Wie können selbst eure erfahrensten Journalisten blindlings glauben und folgen, wenn sie von der IDF in den Südlibanon »eingeladen« werden, um Hizbullah-Waffenlager in zivilen Wohnhäusern zu präsentieren, mit denen sie seit Anbeginn des Krieges auch die permanenten Angriffe auf zivile Infrastruktur begründet?

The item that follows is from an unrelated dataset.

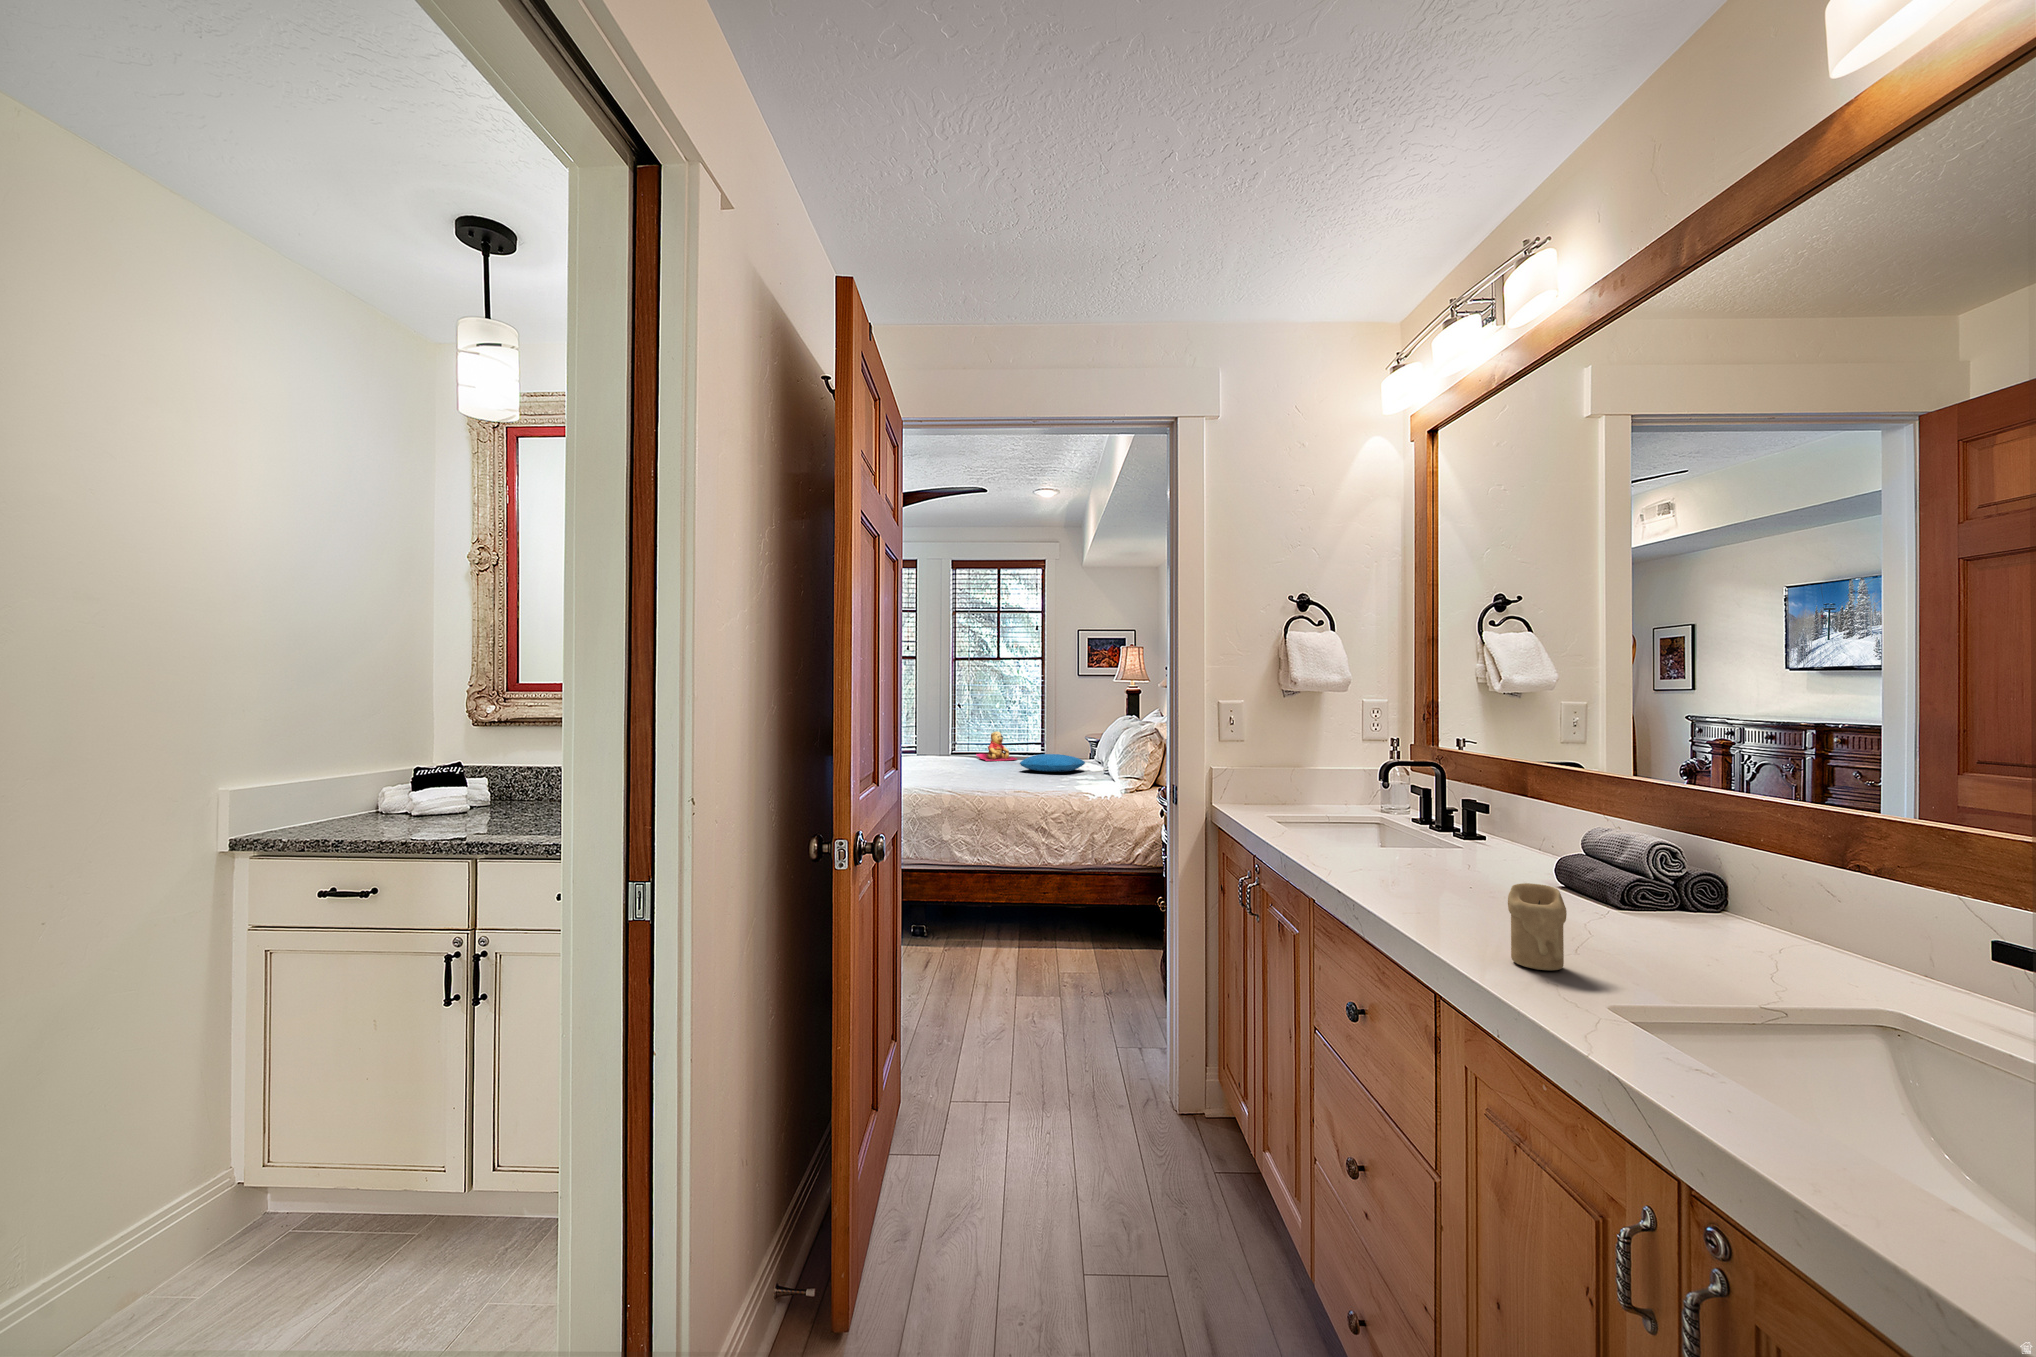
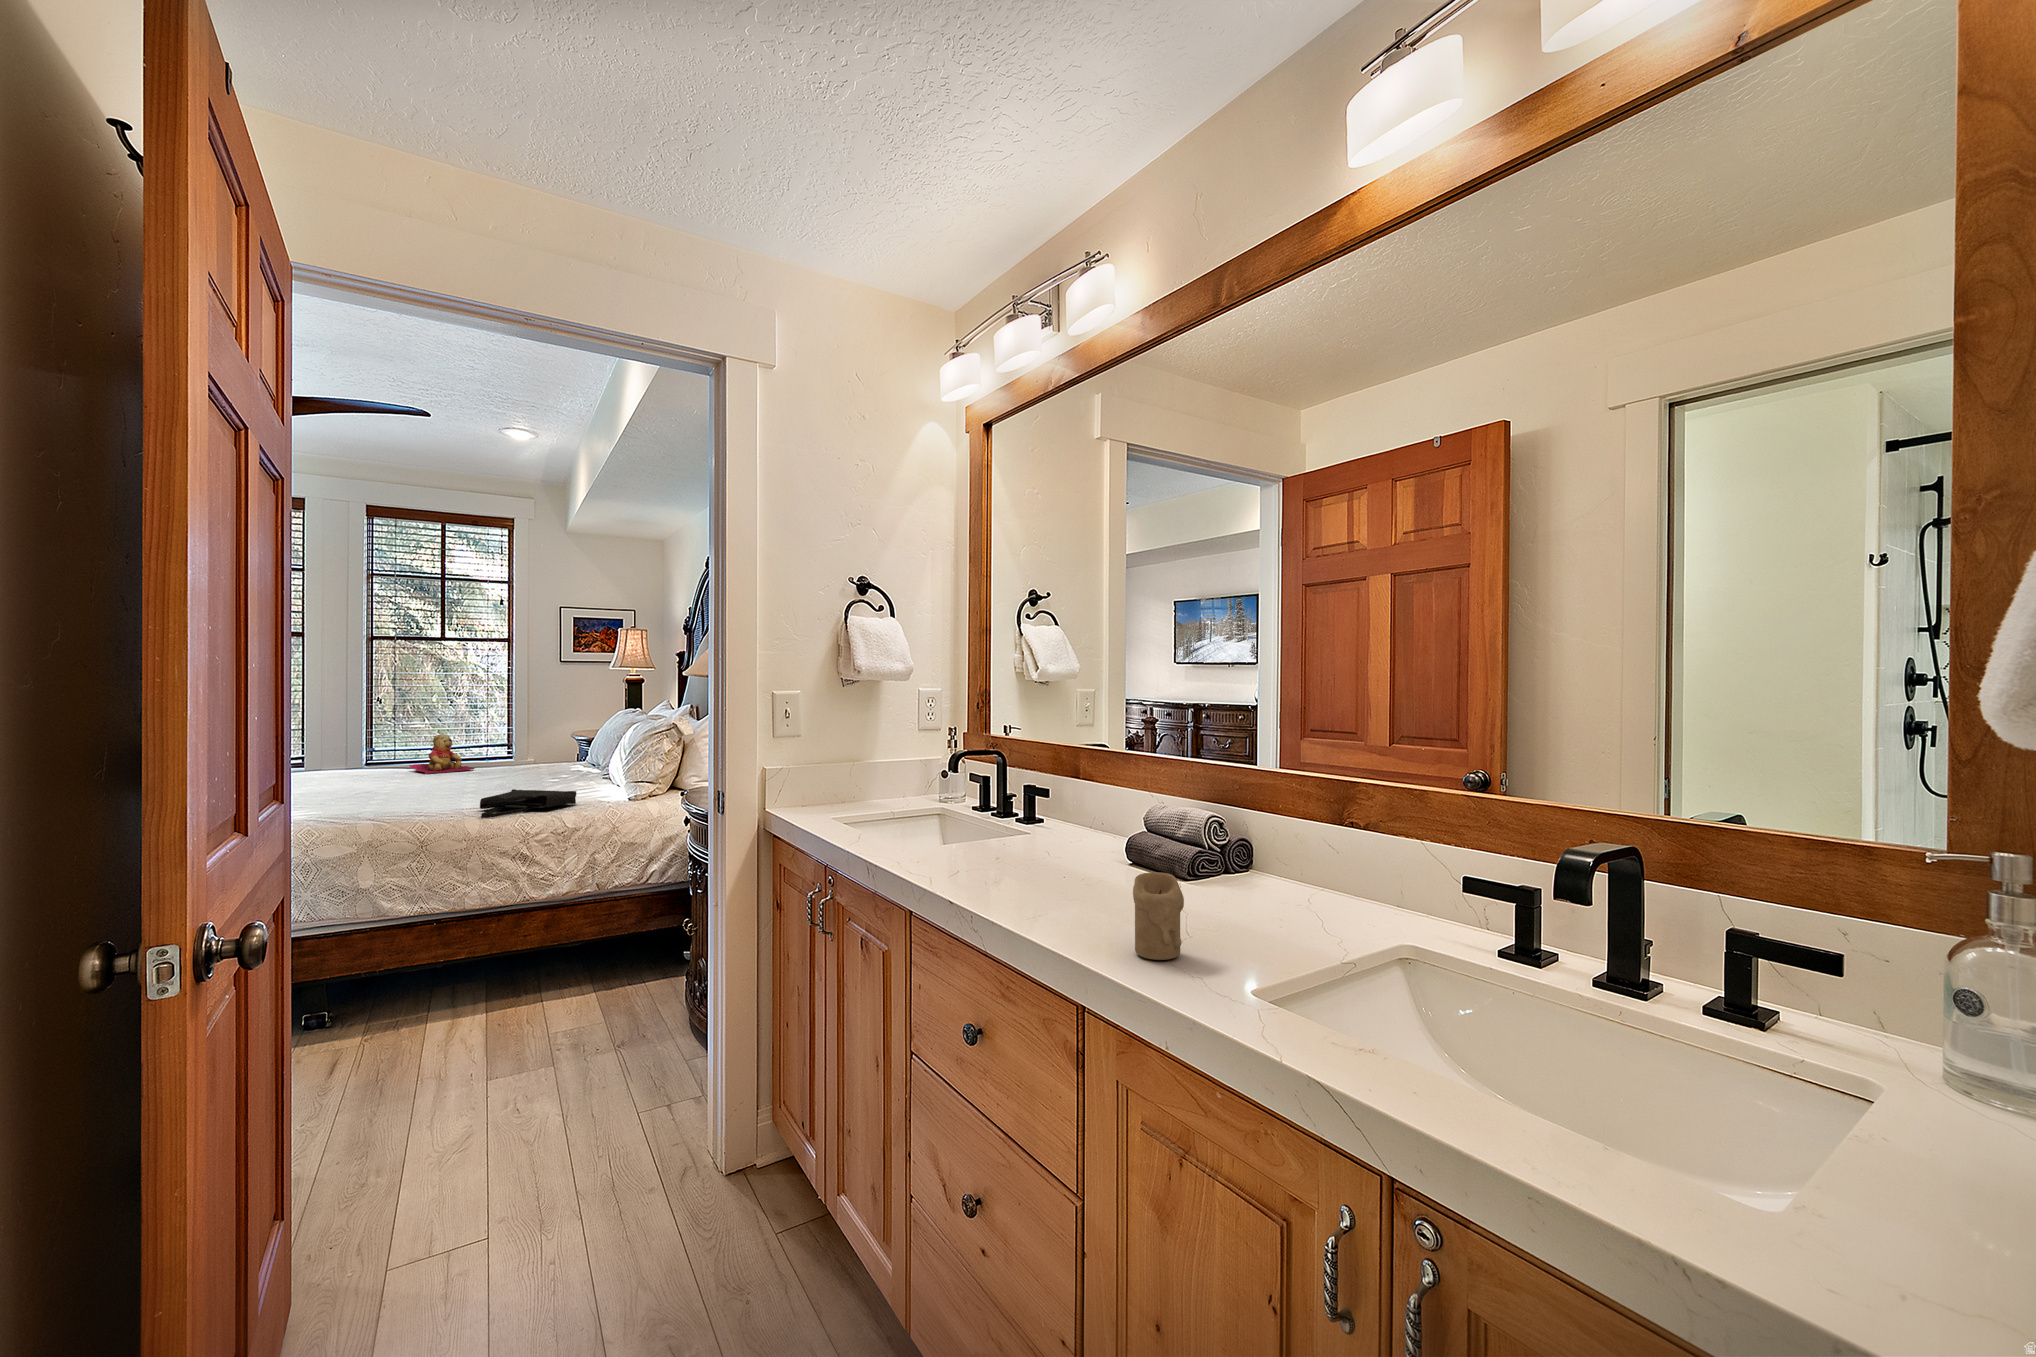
pillow: present [1020,754,1085,772] -> none [481,760,575,782]
tote bag: none [1016,776,1082,796] -> present [480,789,576,818]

Niemand aus der Familie ist mehr dort, und doch schmerzen auch die Bilder aus Nabatiyeh, des zerstörten Marktplatzes und der osmanischen Gebäude
Nachrichten bleiben ja nicht an Ländergrenzen haften, sie brennen sich durch die Social-Media-Kanäle der ganzen Welt, werden in Sekundenschnelle ins Englische oder Arabische übersetzt, also fragen die Kollegen auch, wie es eigentlich sein kann, dass der deutsche Bundeskanzler an dem Tag weitere Waffenlieferungen nach Israel ankündigt, da Stellungen der UN-Friedensmission (UNIFIL) bombardiert werden, wo ja auch deutsche Soldaten stationiert sind.
Sie wundern sich, wenn sie lesen, die Grünen hätten sich als Teil der Bundesregierung von Israel schriftlich versichern lassen, dass gelieferte deutsche Waffen nicht für einen Völkermord eingesetzt würden, eine sogenannte Genozid-Klausel. Wie sie dann gleichzeitig behaupten könnten, es sei antisemitisch, Israel einen solchen Vorwurf zu machen. Glauben die Deutschen nun an einen Völkermord, und, falls ja, sind sie dagegen – oder sind nur besorgt, dass ihre Waffen dabei zum Einsatz kämen?
Wenn schon die Bilder für euch nicht reichen, dann vielleicht die Zahlen, fragen die Kollegen und Freunde, und täglich kommen Dutzende Tote und Verletzte hinzu. Etwa in Nabatiyeh, einer großen und traditionsreichen Stadt im Süden, in der die israelische Armee das Gemeindezentrum angreift, wo sich Freiwillige versammelt und Hilfsgüter für Vertriebene gehortet hatten, und wo das Zentrum jetzt in Trümmern liegt. 16 Menschen sterben, darunter Nabatiyehs Bürgermeister. Familie Qanso stammt ursprünglich aus Kfar Remen, ganz in der Nähe. Niemand aus der Familie ist mehr dort, und doch schmerzen auch die Bilder aus Nabatiyeh, des zerstörten traditionellen Marktplatzes und der spektakulären Gebäude aus osmanischer Zeit, fast so, als würde man um einen Menschen trauern, den man sehr lange kannte.
Weniger als 24 Stunden nach den Worten von Premierminister Najib Mikati, der vermeintlichen Garantie der USA, greifen israelische Kampfflugzeuge dann auch wieder die Dahiye an. Um 6 Uhr in der Früh ist es für Familie Qanso mit dem Schlaf vorbei. Für wie lange dieses Mal, das wissen sie nicht.